# What the task requires:
Could you give the records below again exactly, without the pictures?
===== Raw data =====
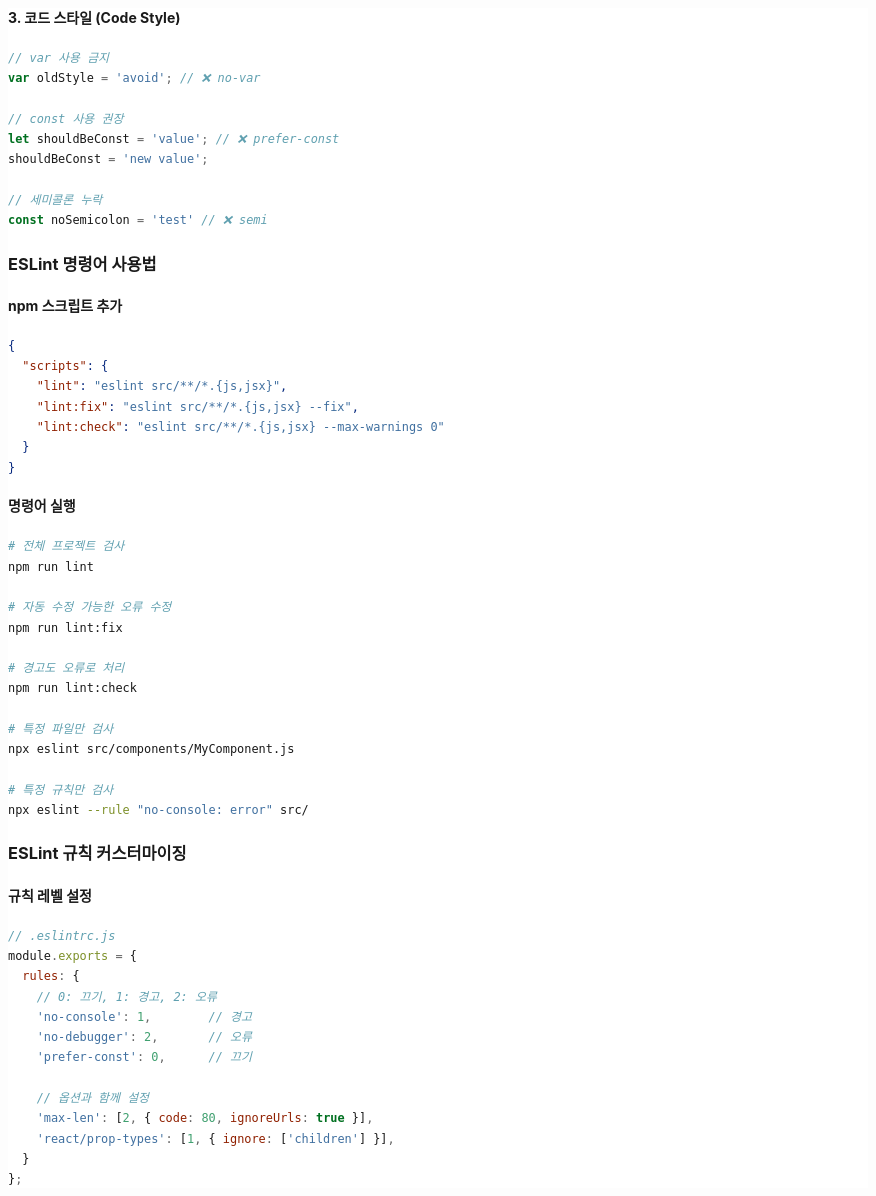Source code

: #### 3. 코드 스타일 (Code Style)
```javascript
// var 사용 금지
var oldStyle = 'avoid'; // ❌ no-var

// const 사용 권장
let shouldBeConst = 'value'; // ❌ prefer-const
shouldBeConst = 'new value';

// 세미콜론 누락
const noSemicolon = 'test' // ❌ semi
```

### ESLint 명령어 사용법

#### npm 스크립트 추가
```json
{
  "scripts": {
    "lint": "eslint src/**/*.{js,jsx}",
    "lint:fix": "eslint src/**/*.{js,jsx} --fix",
    "lint:check": "eslint src/**/*.{js,jsx} --max-warnings 0"
  }
}
```

#### 명령어 실행
```bash
# 전체 프로젝트 검사
npm run lint

# 자동 수정 가능한 오류 수정
npm run lint:fix

# 경고도 오류로 처리
npm run lint:check

# 특정 파일만 검사
npx eslint src/components/MyComponent.js

# 특정 규칙만 검사
npx eslint --rule "no-console: error" src/
```

### ESLint 규칙 커스터마이징

#### 규칙 레벨 설정
```javascript
// .eslintrc.js
module.exports = {
  rules: {
    // 0: 끄기, 1: 경고, 2: 오류
    'no-console': 1,        // 경고
    'no-debugger': 2,       // 오류
    'prefer-const': 0,      // 끄기
    
    // 옵션과 함께 설정
    'max-len': [2, { code: 80, ignoreUrls: true }],
    'react/prop-types': [1, { ignore: ['children'] }],
  }
};
```

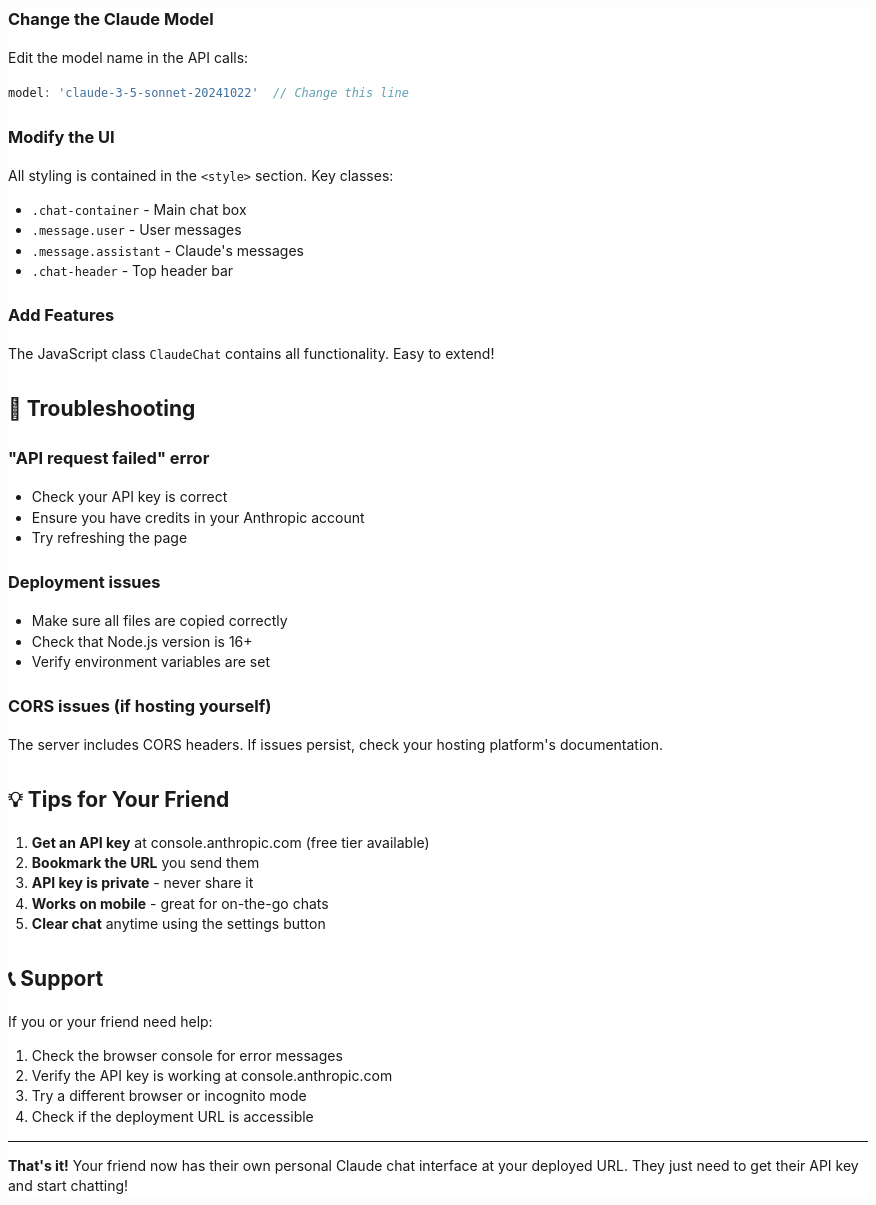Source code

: ### Change the Claude Model
Edit the model name in the API calls:
```javascript
model: 'claude-3-5-sonnet-20241022'  // Change this line
```

### Modify the UI
All styling is contained in the `<style>` section. Key classes:
- `.chat-container` - Main chat box
- `.message.user` - User messages
- `.message.assistant` - Claude's messages
- `.chat-header` - Top header bar

### Add Features
The JavaScript class `ClaudeChat` contains all functionality. Easy to extend!

## 🚨 Troubleshooting

### "API request failed" error
- Check your API key is correct
- Ensure you have credits in your Anthropic account
- Try refreshing the page

### Deployment issues
- Make sure all files are copied correctly
- Check that Node.js version is 16+
- Verify environment variables are set

### CORS issues (if hosting yourself)
The server includes CORS headers. If issues persist, check your hosting platform's documentation.

## 💡 Tips for Your Friend

1. **Get an API key** at console.anthropic.com (free tier available)
2. **Bookmark the URL** you send them
3. **API key is private** - never share it
4. **Works on mobile** - great for on-the-go chats
5. **Clear chat** anytime using the settings button

## 📞 Support

If you or your friend need help:
1. Check the browser console for error messages
2. Verify the API key is working at console.anthropic.com
3. Try a different browser or incognito mode
4. Check if the deployment URL is accessible

---

**That's it!** Your friend now has their own personal Claude chat interface at your deployed URL. They just need to get their API key and start chatting!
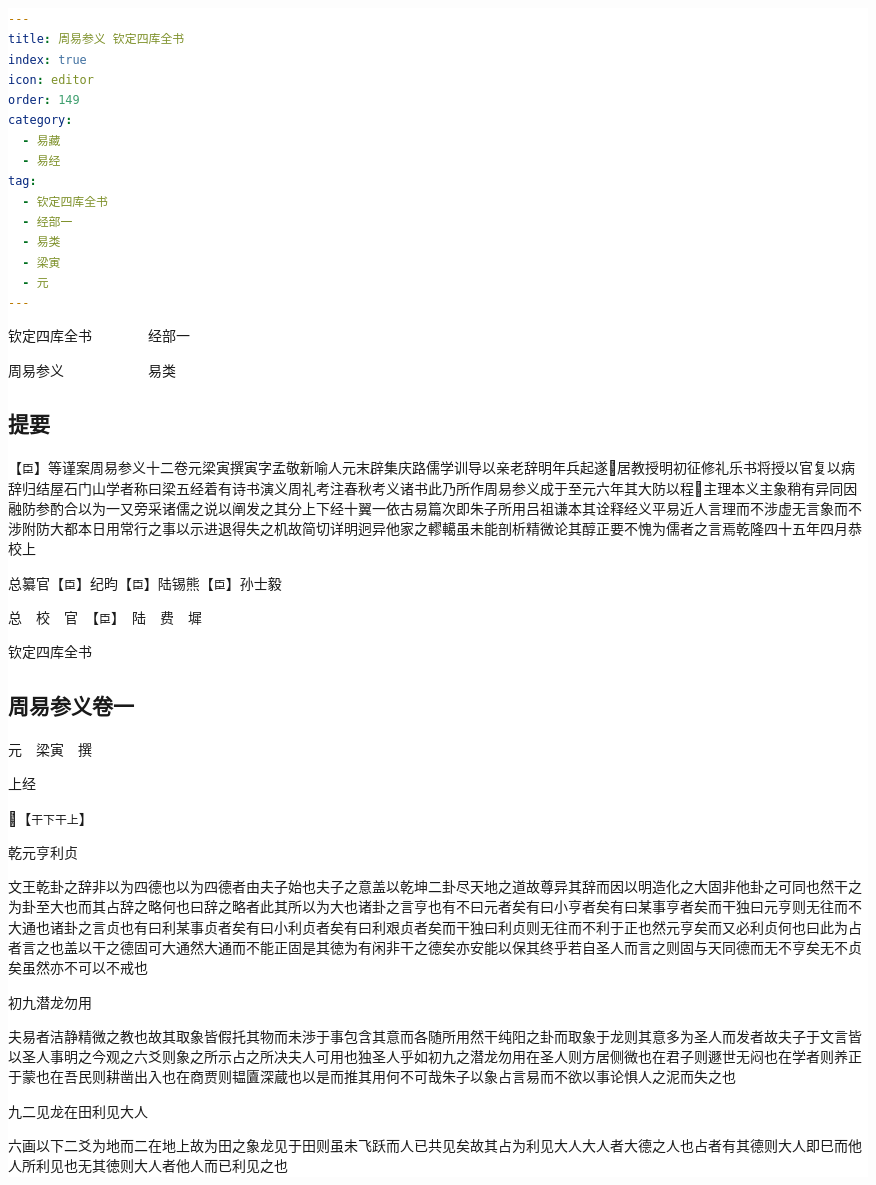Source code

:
 ```yaml
---
title: 周易参义 钦定四库全书
index: true
icon: editor
order: 149
category:
  - 易藏
  - 易经
tag:
  - 钦定四库全书
  - 经部一
  - 易类
  - 梁寅
  - 元
---
```


钦定四库全书　　　　经部一  

周易参义　　　　　　易类  

## 提要  

【`臣`】等谨案周易参义十二卷元梁寅撰寅字孟敬新喻人元末辟集庆路儒学训导以亲老辞明年兵起遂居教授明初征修礼乐书将授以官复以病辞归结屋石门山学者称曰梁五经着有诗书演义周礼考注春秋考义诸书此乃所作周易参义成于至元六年其大防以程主理本义主象稍有异同因融防参酌合以为一又旁采诸儒之说以阐发之其分上下经十翼一依古易篇次即朱子所用吕祖谦本其诠释经义平易近人言理而不涉虚无言象而不涉附防大都本日用常行之事以示进退得失之机故简切详明迥异他家之轇轕虽未能剖析精微论其醇正要不愧为儒者之言焉乾隆四十五年四月恭校上  

总纂官【`臣`】纪昀【`臣`】陆锡熊【`臣`】孙士毅  

总　校　官　【`臣`】　陆　费　墀  

钦定四库全书  

## 周易参义卷一

元　梁寅　撰  

上经  

【`干下干上`】  

乾元亨利贞  

文王乾卦之辞非以为四德也以为四德者由夫子始也夫子之意盖以乾坤二卦尽天地之道故尊异其辞而因以明造化之大固非他卦之可同也然干之为卦至大也而其占辞之略何也曰辞之略者此其所以为大也诸卦之言亨也有不曰元者矣有曰小亨者矣有曰某事亨者矣而干独曰元亨则无往而不大通也诸卦之言贞也有曰利某事贞者矣有曰小利贞者矣有曰利艰贞者矣而干独曰利贞则无往而不利于正也然元亨矣而又必利贞何也曰此为占者言之也盖以干之德固可大通然大通而不能正固是其徳为有闲非干之德矣亦安能以保其终乎若自圣人而言之则固与天同德而无不亨矣无不贞矣虽然亦不可以不戒也  

初九潜龙勿用  

夫易者洁静精微之教也故其取象皆假托其物而未渉于事包含其意而各随所用然干纯阳之卦而取象于龙则其意多为圣人而发者故夫子于文言皆以圣人事明之今观之六爻则象之所示占之所决夫人可用也独圣人乎如初九之潜龙勿用在圣人则方居侧微也在君子则遯世无闷也在学者则养正于蒙也在吾民则耕凿出入也在商贾则韫匵深蔵也以是而推其用何不可哉朱子以象占言易而不欲以事论惧人之泥而失之也  

九二见龙在田利见大人  

六画以下二爻为地而二在地上故为田之象龙见于田则虽未飞跃而人已共见矣故其占为利见大人大人者大德之人也占者有其德则大人即巳而他人所利见也无其徳则大人者他人而已利见之也  
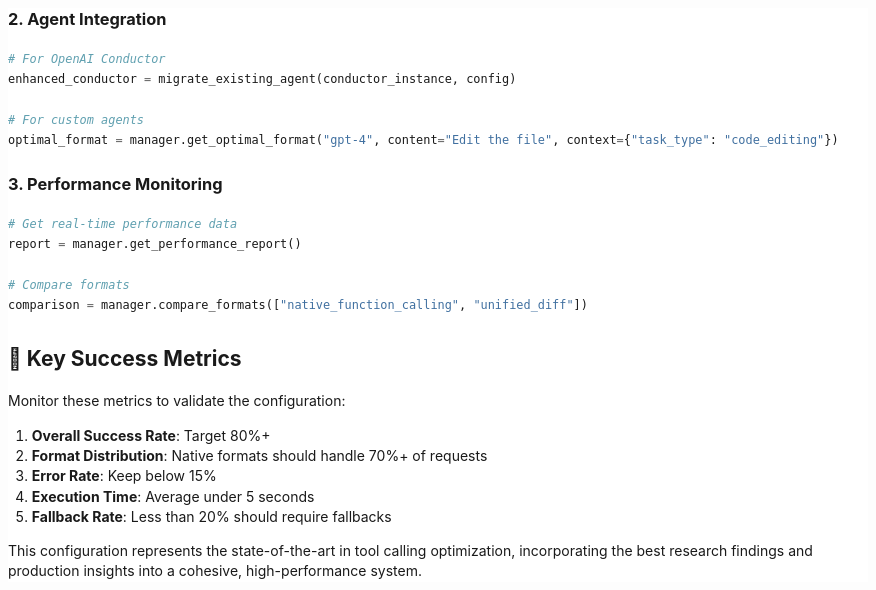 ### 2. Agent Integration
```python
# For OpenAI Conductor
enhanced_conductor = migrate_existing_agent(conductor_instance, config)

# For custom agents
optimal_format = manager.get_optimal_format("gpt-4", content="Edit the file", context={"task_type": "code_editing"})
```

### 3. Performance Monitoring
```python
# Get real-time performance data
report = manager.get_performance_report()

# Compare formats
comparison = manager.compare_formats(["native_function_calling", "unified_diff"])
```

## 🎯 Key Success Metrics

Monitor these metrics to validate the configuration:

1. **Overall Success Rate**: Target 80%+
2. **Format Distribution**: Native formats should handle 70%+ of requests
3. **Error Rate**: Keep below 15%
4. **Execution Time**: Average under 5 seconds
5. **Fallback Rate**: Less than 20% should require fallbacks

This configuration represents the state-of-the-art in tool calling optimization, incorporating the best research findings and production insights into a cohesive, high-performance system.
=====
# Answer for this exercise:
Source code

: #### 3. 코드 스타일 (Code Style)
```javascript
// var 사용 금지
var oldStyle = 'avoid'; // ❌ no-var

// const 사용 권장
let shouldBeConst = 'value'; // ❌ prefer-const
shouldBeConst = 'new value';

// 세미콜론 누락
const noSemicolon = 'test' // ❌ semi
```

### ESLint 명령어 사용법

#### npm 스크립트 추가
```json
{
  "scripts": {
    "lint": "eslint src/**/*.{js,jsx}",
    "lint:fix": "eslint src/**/*.{js,jsx} --fix",
    "lint:check": "eslint src/**/*.{js,jsx} --max-warnings 0"
  }
}
```

#### 명령어 실행
```bash
# 전체 프로젝트 검사
npm run lint

# 자동 수정 가능한 오류 수정
npm run lint:fix

# 경고도 오류로 처리
npm run lint:check

# 특정 파일만 검사
npx eslint src/components/MyComponent.js

# 특정 규칙만 검사
npx eslint --rule "no-console: error" src/
```

### ESLint 규칙 커스터마이징

#### 규칙 레벨 설정
```javascript
// .eslintrc.js
module.exports = {
  rules: {
    // 0: 끄기, 1: 경고, 2: 오류
    'no-console': 1,        // 경고
    'no-debugger': 2,       // 오류
    'prefer-const': 0,      // 끄기
    
    // 옵션과 함께 설정
    'max-len': [2, { code: 80, ignoreUrls: true }],
    'react/prop-types': [1, { ignore: ['children'] }],
  }
};
```

Source code

: ### Change the Claude Model
Edit the model name in the API calls:
```javascript
model: 'claude-3-5-sonnet-20241022'  // Change this line
```

### Modify the UI
All styling is contained in the `<style>` section. Key classes:
- `.chat-container` - Main chat box
- `.message.user` - User messages
- `.message.assistant` - Claude's messages
- `.chat-header` - Top header bar

### Add Features
The JavaScript class `ClaudeChat` contains all functionality. Easy to extend!

## 🚨 Troubleshooting

### "API request failed" error
- Check your API key is correct
- Ensure you have credits in your Anthropic account
- Try refreshing the page

### Deployment issues
- Make sure all files are copied correctly
- Check that Node.js version is 16+
- Verify environment variables are set

### CORS issues (if hosting yourself)
The server includes CORS headers. If issues persist, check your hosting platform's documentation.

## 💡 Tips for Your Friend

1. **Get an API key** at console.anthropic.com (free tier available)
2. **Bookmark the URL** you send them
3. **API key is private** - never share it
4. **Works on mobile** - great for on-the-go chats
5. **Clear chat** anytime using the settings button

## 📞 Support

If you or your friend need help:
1. Check the browser console for error messages
2. Verify the API key is working at console.anthropic.com
3. Try a different browser or incognito mode
4. Check if the deployment URL is accessible

---

**That's it!** Your friend now has their own personal Claude chat interface at your deployed URL. They just need to get their API key and start chatting!
Source code

:
 ```yaml
---
title: 周易参义 钦定四库全书
index: true
icon: editor
order: 149
category:
  - 易藏
  - 易经
tag:
  - 钦定四库全书
  - 经部一
  - 易类
  - 梁寅
  - 元
---
```


钦定四库全书　　　　经部一  

周易参义　　　　　　易类  

## 提要  

【`臣`】等谨案周易参义十二卷元梁寅撰寅字孟敬新喻人元末辟集庆路儒学训导以亲老辞明年兵起遂居教授明初征修礼乐书将授以官复以病辞归结屋石门山学者称曰梁五经着有诗书演义周礼考注春秋考义诸书此乃所作周易参义成于至元六年其大防以程主理本义主象稍有异同因融防参酌合以为一又旁采诸儒之说以阐发之其分上下经十翼一依古易篇次即朱子所用吕祖谦本其诠释经义平易近人言理而不涉虚无言象而不涉附防大都本日用常行之事以示进退得失之机故简切详明迥异他家之轇轕虽未能剖析精微论其醇正要不愧为儒者之言焉乾隆四十五年四月恭校上  

总纂官【`臣`】纪昀【`臣`】陆锡熊【`臣`】孙士毅  

总　校　官　【`臣`】　陆　费　墀  

钦定四库全书  

## 周易参义卷一

元　梁寅　撰  

上经  

【`干下干上`】  

乾元亨利贞  

文王乾卦之辞非以为四德也以为四德者由夫子始也夫子之意盖以乾坤二卦尽天地之道故尊异其辞而因以明造化之大固非他卦之可同也然干之为卦至大也而其占辞之略何也曰辞之略者此其所以为大也诸卦之言亨也有不曰元者矣有曰小亨者矣有曰某事亨者矣而干独曰元亨则无往而不大通也诸卦之言贞也有曰利某事贞者矣有曰小利贞者矣有曰利艰贞者矣而干独曰利贞则无往而不利于正也然元亨矣而又必利贞何也曰此为占者言之也盖以干之德固可大通然大通而不能正固是其徳为有闲非干之德矣亦安能以保其终乎若自圣人而言之则固与天同德而无不亨矣无不贞矣虽然亦不可以不戒也  

初九潜龙勿用  

夫易者洁静精微之教也故其取象皆假托其物而未渉于事包含其意而各随所用然干纯阳之卦而取象于龙则其意多为圣人而发者故夫子于文言皆以圣人事明之今观之六爻则象之所示占之所决夫人可用也独圣人乎如初九之潜龙勿用在圣人则方居侧微也在君子则遯世无闷也在学者则养正于蒙也在吾民则耕凿出入也在商贾则韫匵深蔵也以是而推其用何不可哉朱子以象占言易而不欲以事论惧人之泥而失之也  

九二见龙在田利见大人  

六画以下二爻为地而二在地上故为田之象龙见于田则虽未飞跃而人已共见矣故其占为利见大人大人者大德之人也占者有其德则大人即巳而他人所利见也无其徳则大人者他人而已利见之也  
 ### 2. Agent Integration
```python
# For OpenAI Conductor
enhanced_conductor = migrate_existing_agent(conductor_instance, config)

# For custom agents
optimal_format = manager.get_optimal_format("gpt-4", content="Edit the file", context={"task_type": "code_editing"})
```

### 3. Performance Monitoring
```python
# Get real-time performance data
report = manager.get_performance_report()

# Compare formats
comparison = manager.compare_formats(["native_function_calling", "unified_diff"])
```

## 🎯 Key Success Metrics

Monitor these metrics to validate the configuration:

1. **Overall Success Rate**: Target 80%+
2. **Format Distribution**: Native formats should handle 70%+ of requests
3. **Error Rate**: Keep below 15%
4. **Execution Time**: Average under 5 seconds
5. **Fallback Rate**: Less than 20% should require fallbacks

This configuration represents the state-of-the-art in tool calling optimization, incorporating the best research findings and production insights into a cohesive, high-performance system.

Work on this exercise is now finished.